Proteste vor Botschaft von Birma

TEL AVIV (inn) - Dutzende Demonstranten haben am Montag in Tel Aviv gegen die Gewalt der Militärregierung in Birma (Myanmar) protestiert. Die Kundgebung fand vor der Botschaft des asiatischen Staates statt.

Die meisten Teilnehmer der Proteste waren Birmesen, die in Israel arbeiten. Die Demonstranten trugen Plakate mit der Aufschrift „Hört auf, Zivilisten zu töten“ oder „Zerstört die Militärregierung in Birma“. Sie forderten das Regime auf, Studentenführer und politische Gefangene freizulassen, die wegen ihrer Teilnahme an Protestkundgebungen in Birma inhaftiert wurden.

„Wir sind gegen die Militärregierung“, sagte einer der Demonstranten, Aungo Naing Win, gegenüber der Zeitung „Ha´aretz“. „Die Junta hat politische Häftlinge, Demonstranten, buddhistische Mönche festgenommen… jeden.“

Am 19. August hatten die steigenden Kraftstoffpreise den Ärger der Öffentlichkeit in dem asiatischen Land erregt.

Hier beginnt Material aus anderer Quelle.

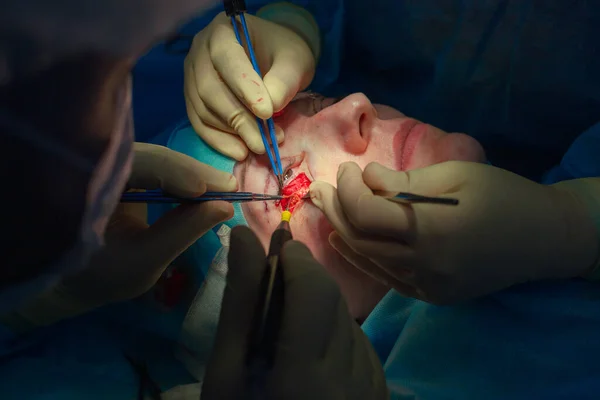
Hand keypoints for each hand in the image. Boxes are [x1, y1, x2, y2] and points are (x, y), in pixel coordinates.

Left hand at [2, 143, 236, 330]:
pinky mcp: (121, 168)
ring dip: (189, 175)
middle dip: (190, 172)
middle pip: (151, 156)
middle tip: (228, 189)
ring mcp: (108, 162)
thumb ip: (182, 232)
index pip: (137, 163)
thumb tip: (225, 206)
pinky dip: (179, 178)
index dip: (176, 172)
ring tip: (221, 190)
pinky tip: (200, 190)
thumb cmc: (100, 275)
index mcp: (85, 182)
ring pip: (156, 159)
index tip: (214, 191)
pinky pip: (155, 166)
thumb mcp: (144, 262)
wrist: (68, 276)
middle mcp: (94, 161)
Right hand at [184, 11, 314, 159]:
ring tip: (259, 146)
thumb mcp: (294, 62)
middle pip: (210, 89)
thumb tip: (269, 108)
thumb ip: (284, 81)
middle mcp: (199, 52)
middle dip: (239, 119)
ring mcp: (192, 76)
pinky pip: (199, 123)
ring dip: (231, 133)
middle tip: (263, 142)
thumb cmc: (283, 55)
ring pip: (204, 109)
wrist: (272, 58)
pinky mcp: (193, 99)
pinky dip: (219, 141)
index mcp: (222, 31)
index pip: (227, 59)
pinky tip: (240, 152)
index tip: (267, 112)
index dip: (244, 88)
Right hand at [202, 226, 387, 399]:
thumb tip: (243, 237)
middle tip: (274, 278)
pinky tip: (310, 353)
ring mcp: (372, 388)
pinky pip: (359, 344)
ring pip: (346, 320)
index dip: (294, 260)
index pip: (314, 290)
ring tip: (286, 327)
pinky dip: (333, 334)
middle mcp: (352, 380)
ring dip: (317, 308)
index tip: (274, 249)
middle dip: (303, 280)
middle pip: (332, 301)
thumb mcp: (226, 371)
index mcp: (305, 376)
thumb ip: (240, 302)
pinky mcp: (379, 393)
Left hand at [308, 161, 597, 304]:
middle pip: (359, 239)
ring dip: (343, 233)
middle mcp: (423, 266)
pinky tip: (346, 241)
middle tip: (322, 189)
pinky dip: (363, 257)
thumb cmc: (501, 195)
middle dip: (336, 210)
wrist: (542, 238)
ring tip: (327, 209)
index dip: (348, 189)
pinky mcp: (431, 295)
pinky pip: (386, 277)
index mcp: (431, 231)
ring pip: (368, 261)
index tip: (347, 169)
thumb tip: (364, 179)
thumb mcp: (454, 175)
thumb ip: (403, 182)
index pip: (366, 214)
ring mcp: (427, 286)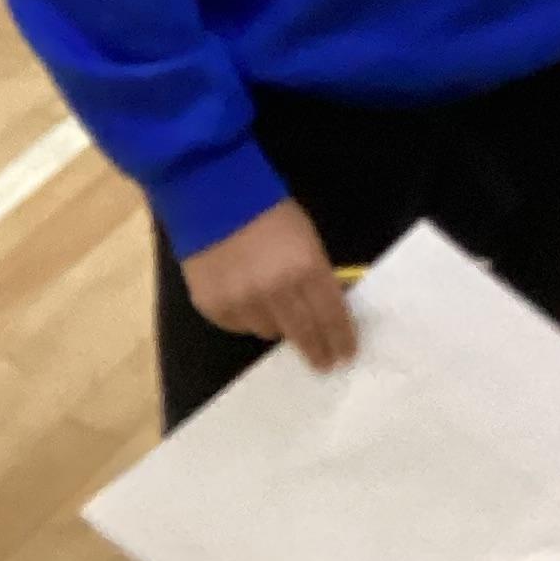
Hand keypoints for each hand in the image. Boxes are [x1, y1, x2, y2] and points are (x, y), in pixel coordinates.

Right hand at [182, 198, 357, 369]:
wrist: (213, 196)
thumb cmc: (268, 212)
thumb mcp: (306, 238)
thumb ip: (316, 273)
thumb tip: (327, 306)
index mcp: (306, 269)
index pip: (332, 316)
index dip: (342, 339)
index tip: (346, 354)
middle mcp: (276, 292)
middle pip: (304, 334)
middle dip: (318, 351)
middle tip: (325, 364)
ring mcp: (244, 303)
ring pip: (270, 332)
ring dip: (279, 326)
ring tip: (278, 313)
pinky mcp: (216, 308)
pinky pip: (241, 326)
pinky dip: (249, 318)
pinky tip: (248, 300)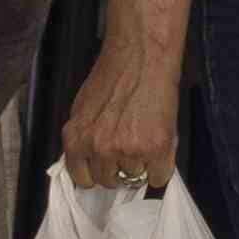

Als sich buddhistische Mönche den Protesten anschlossen, wurden daraus schließlich Massenkundgebungen. In der vergangenen Woche reagierten Soldaten mit Feuer auf unbewaffnete Demonstranten. Nach Angaben der Regierung starben mindestens zehn Menschen, Dissidenten sprechen von mehr als 200 möglichen Todesopfern.

Israel hat die Regierung am Wochenende aufgefordert, sich zurückzuhalten und keine Demonstranten zu verletzen. Bei einem Treffen mit dem Botschafter von Birma bekundeten israelische Vertreter ihre Hoffnung, dass wieder Ruhe einkehre und dass die Sicherheitskräfte nicht gewaltsam gegen Teilnehmer von Kundgebungen vorgingen.